Dieu invitait les hommes à le chercher, et à le trouver, peut-être,comme à tâtons, lui qui n’est pas loin de chacun de nous. (Act 17.27 SEM)

 

Notre planète compte un nombre important de religions, de sectes, de mouvements religieux. Ne faut-il pas admettre que derrière les différences, il y a un fond religieux commun qu’il faut valoriser en désaccentuant les particularismes ? Après tout, le Dieu de la Bible, n’est-il pas le Dieu des religions ?

Commençons avec une histoire. Lessing (1729-1781), philosophe allemand de la période des Lumières, a écrit une pièce de théâtre pour montrer que les religions monothéistes ont à vivre dans la tolérance et la fraternité et qu’aucune ne peut se prévaloir d’être l’unique vraie. Nathan le Sage, un Juif, y est en discussion avec Saladin, le sultan, et un templier, représentant le Christianisme. Quelques extraits pertinents :

Nathan le Sage, la parabole des trois anneaux

“Il y a des siècles de cela, en Orient, vivait un homme qui possédait un anneau d’une valeur inestimable, don d’une main chère. La pierre était une opale, où se jouaient mille belles couleurs, et elle avait la vertu secrète de rendre agréable à Dieu et aux hommes quiconque la portait animé de cette conviction. Quoi d’étonnant si l’Oriental la gardait constamment au doigt, et prit la décision de la conserver éternellement à sa famille ? Voici ce qu’il fit : il légua l’anneau au plus aimé de ses fils, et il statua que celui-ci, à son tour, léguerait l’anneau à celui de ses fils qui lui serait le plus cher, et que perpétuellement le plus cher, sans considération de naissance, par la seule vertu de l’anneau, deviendrait le chef, le premier de sa maison.

… Ainsi donc, de père en fils, cet anneau vint finalement aux mains d’un père de trois fils qui tous trois lui obéissaient également, qu’il ne pouvait par conséquent s’empêcher d’aimer tous trois d’un même amour. A certains moments seulement, tantôt celui-ci, tantôt celui-là, tantôt le troisième – lorsque chacun se trouvait seul avec lui et que les deux autres ne partageaient pas les épanchements de son cœur – lui semblait plus digne de l’anneau, qu’il eut alors la pieuse faiblesse de promettre à chacun d’eux. Les choses allèrent ainsi, tant qu’elles allèrent. Mais la mort était proche, et le bon père tombe dans l’embarras. Il a peine à contrister ainsi deux de ses fils, qui se fient à sa parole. Que faire ? Il envoie secrètement chez un artisan, auquel il commande deux autres anneaux sur le modèle du sien, avec l’ordre de ne ménager ni peine ni argent pour les faire de tous points semblables à celui-ci. L’artiste y réussit. Lorsqu’il apporte les anneaux au père, ce dernier est incapable de distinguer son anneau qui a servi de modèle. Joyeux et allègre, il convoque ses fils, chacun à part, donne à chacun sa bénédiction, et son anneau, et meurt.

*Consignes à suivre:*
- a) Dans le passage sur la parabole des trois anneaux, quelle pierre ornait l'anneau ?
- b) Poursuivez le passage sur la parabole des trois anneaux à partir de sa dernière phrase.

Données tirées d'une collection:
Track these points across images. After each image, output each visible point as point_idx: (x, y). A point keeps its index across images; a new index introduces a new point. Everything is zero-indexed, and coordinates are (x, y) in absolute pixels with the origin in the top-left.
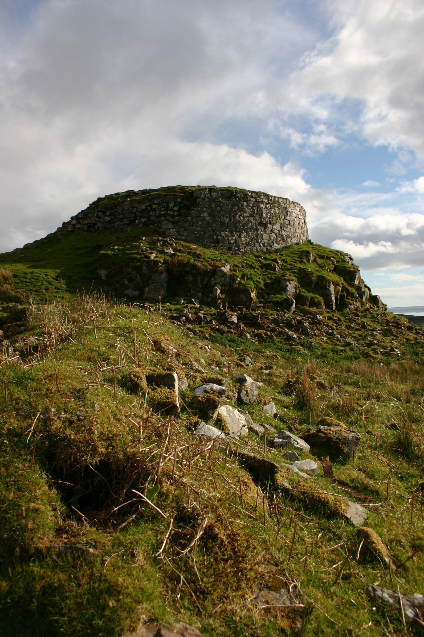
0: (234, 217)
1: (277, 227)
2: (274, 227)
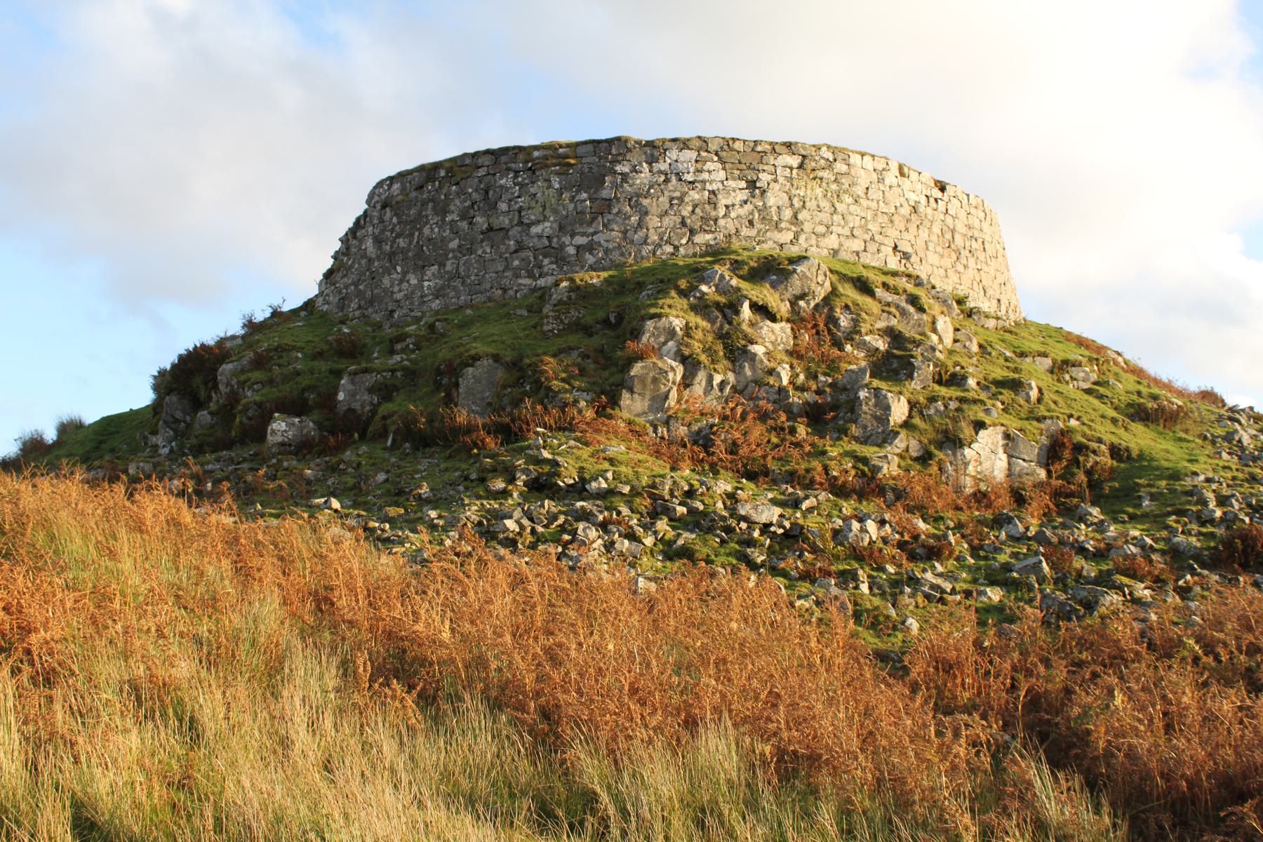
0: (420, 230)
1: (546, 228)
2: (535, 230)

*Réponses aux consignes:*
- a) Une opale.

- b)
… A peine le père mort, chacun arrive avec son anneau, et chacun veut être le chef de la maison. On enquête, on se querelle, on s’accuse. Peine perdue : impossible de prouver quel anneau était le vrai. … Presque aussi impossible à prouver qu’aujourd’hui pour nous – la vraie croyance.

… Comme je l’ai dit, les fils se citèrent en justice et chacun jura au juge qu’il tenait directement l’anneau de la main du père – ce qui était vrai – après avoir obtenu de lui, depuis longtemps déjà, la promesse de jouir un jour du privilège de l’anneau – ce qui était non moins vrai ! Le père, affirmait chacun, ne pouvait pas lui avoir menti; et, avant de laisser planer ce soupçon sur lui, ce père si bon, il préférerait nécessairement accuser de vol ses frères, si enclin fût-il par ailleurs à ne leur prêter que les meilleures intentions. Il saurait bien, ajoutait-il, découvrir les traîtres, et se venger.

… Le juge dit : “Si vous ne me faites pas, sans tarder, venir céans votre père, je vous renvoie dos à dos. Pensez-vous que je sois là pour résoudre des énigmes ? Ou bien attendez-vous que le vrai anneau se mette à parler ? Mais, halte ! J’entends dire que le vrai anneau possède la vertu magique d’attirer l’amour : de rendre agréable à Dieu et aux hommes. Voilà qui décidera !

Car les faux anneaux, eux, n’auront pas ce pouvoir ! Eh bien : quel est celui d’entre vous que les deux autres aiment le plus ? Allons, dites-le ! Vous vous taisez ? Les anneaux n’ont d’effet que pour le passé ? Ils ne rayonnent pas au-dehors ?

Chacun n’aime que lui-même ? Oh, alors vous êtes tous les trois des trompeurs trompés ! Vos anneaux sont faux tous les trois. Il faut admettre que le véritable anneau s’est perdu. Pour cacher, pour compenser la perte, le père en a fait faire trois pour un.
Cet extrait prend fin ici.